Oh Ya leaking kitchen sink lines can get nasty especially if they have a disposer...


----------



## Protech (Sep 22, 2008)

I use tychem in those situations.


----------



## Ron (Jun 12, 2008)

Protech said:


> I use tychem in those situations.


Are those water resistant, cause tyvek suit DO NOT repel water at all. :laughing:


----------



## Protech (Sep 22, 2008)

yes


----------



## Titan Plumbing (Oct 8, 2009)

After pics.......please. Or, it didn't happen. :whistling2:


----------



## Ron (Jun 12, 2008)

Choctaw said:


> After pics.......please. Or, it didn't happen. :whistling2:


I only wish it did not happen, sorry no after pictures, was not going to touch the camera phone when I came out from under there.


----------



## Titan Plumbing (Oct 8, 2009)

Can't say that I blame you...


----------



## 3KP (Jun 19, 2008)

I use a rain suit waders keeps me dry


----------



## luv2plumb (Apr 30, 2010)

I have my guys do it.....keeps me dry:thumbup:


----------



## Ron (Jun 12, 2008)

luv2plumb said:


> I have my guys do it.....keeps me dry:thumbup:


Hope you pay them well, if you pay less then what I made, your being cheap for doing crap work. The helper with me even got $500 his pay.


----------



## luv2plumb (Apr 30, 2010)

Ron said:


> Hope you pay them well, if you pay less then what I made, your being cheap for doing crap work.
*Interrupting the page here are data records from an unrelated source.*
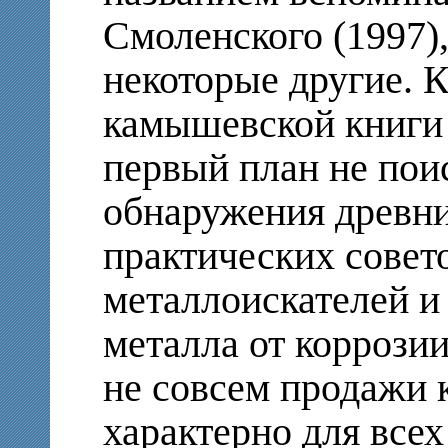
Смоленского (1997),
некоторые другие. 
камышевской книги 
первый план не пои
обнаружения древни
практических совет
металлоискателей и
металла от коррозии
не совсем продажи кл
характерно для всех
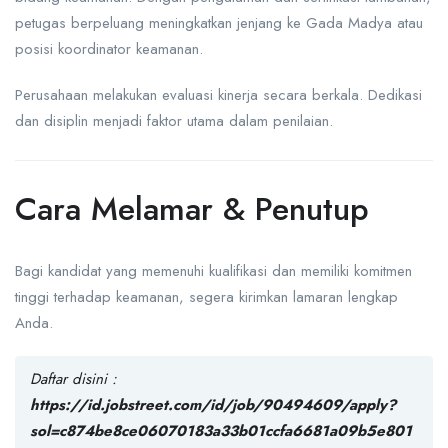
petugas berpeluang meningkatkan jenjang ke Gada Madya atau
posisi koordinator keamanan.
Perusahaan melakukan evaluasi kinerja secara berkala. Dedikasi
dan disiplin menjadi faktor utama dalam penilaian.
Cara Melamar & Penutup
Bagi kandidat yang memenuhi kualifikasi dan memiliki komitmen
tinggi terhadap keamanan, segera kirimkan lamaran lengkap
Anda.
Daftar disini :
https://id.jobstreet.com/id/job/90494609/apply?
sol=c874be8ce06070183a33b01ccfa6681a09b5e801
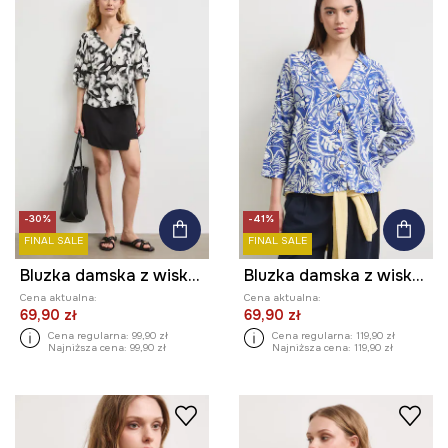
-30%
-41%
FINAL SALE
FINAL SALE
Bluzka damska z wiskozy w kwiaty
Bluzka damska z wiskozy
Cena aktualna:
Cena aktualna:
69,90 zł
69,90 zł
Cena regularna:
99,90 zł
Cena regularna:
119,90 zł
Najniższa cena:
99,90 zł
Najniższa cena:
119,90 zł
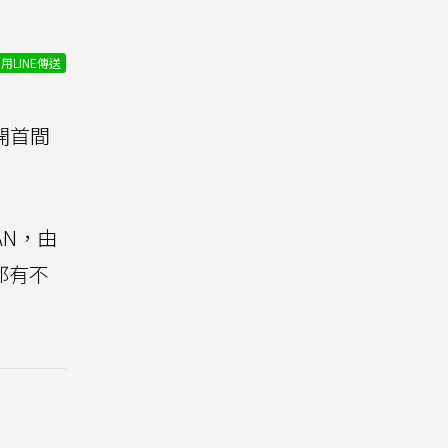
用LINE傳送
國開首間
AN，由
都有不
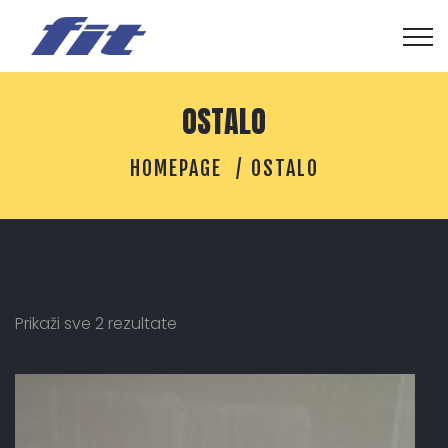
OSTALO
HOMEPAGE
OSTALO
Prikaži sve 2 rezultate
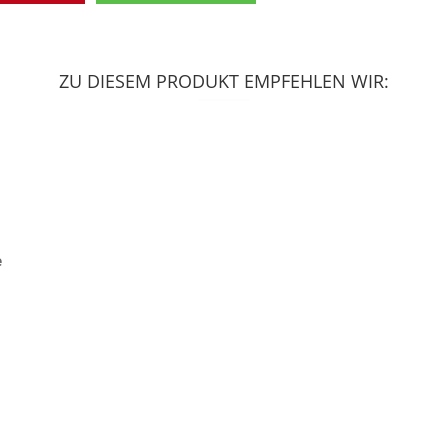
ZU DIESEM PRODUKT EMPFEHLEN WIR:
e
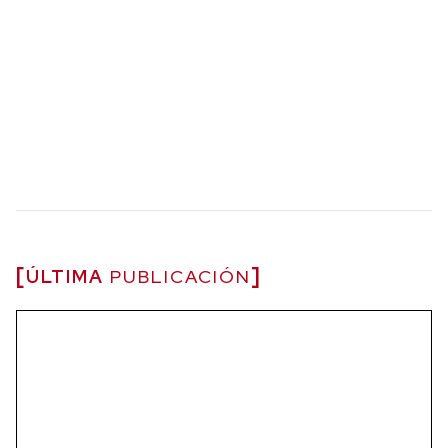
ÚLTIMA
PUBLICACIÓN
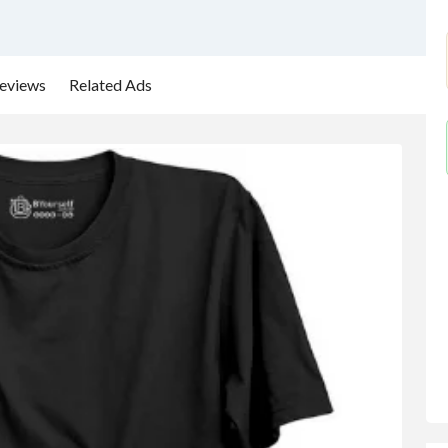
eviews
Related Ads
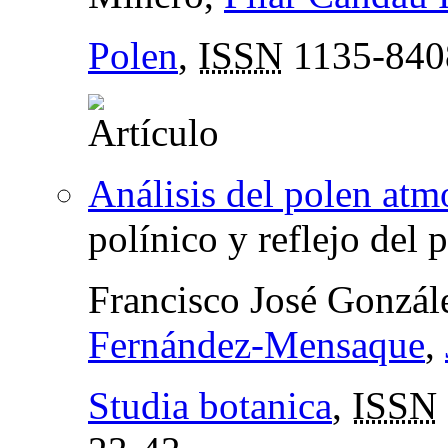
Polen
,
ISSN
1135-840
Análisis del polen atm
polínico y reflejo del 
Francisco José Gonzá
Fernández-Mensaque
,
Studia botanica
,
ISSN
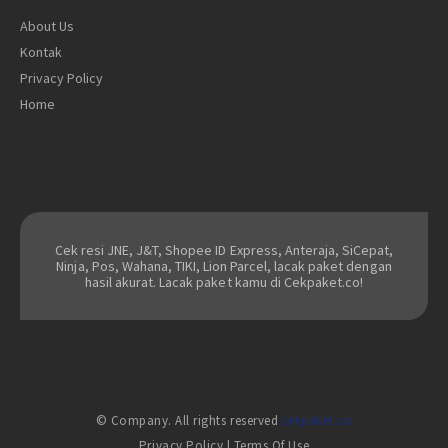
About Us
Kontak
Privacy Policy
Home
Cek resi JNE, J&T, Shopee ID Express, Anteraja, SiCepat,
Ninja, Pos, Wahana, TIKI, Lion Parcel, lacak paket dengan
hasil akurat. Lacak paket kamu di Cekpaket.co!
© Company. All rights reserved
cekpaket.co
Privacy Policy
|
Terms Of Use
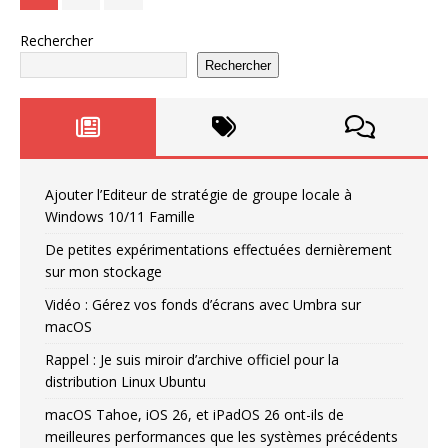
Rechercher
Rechercher
Ajouter l’Editeur de stratégie de groupe locale à
Windows 10/11 Famille
De petites expérimentations effectuées dernièrement
sur mon stockage
Vidéo : Gérez vos fonds d’écrans avec Umbra sur
macOS
Rappel : Je suis miroir d’archive officiel pour la
distribution Linux Ubuntu
macOS Tahoe, iOS 26, et iPadOS 26 ont-ils de
meilleures performances que les systèmes précédents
The helper with me even got $500 his pay.



Good thing for them we don't have many crawl spaces......but when we come across those type of conditions I make it worth their while :thumbup: I have been in some pretty bad conditions and was taken care of...it is all part of the job.

Treat your employees right and they treat you right....goes back to the golden rule "due unto others..."


----------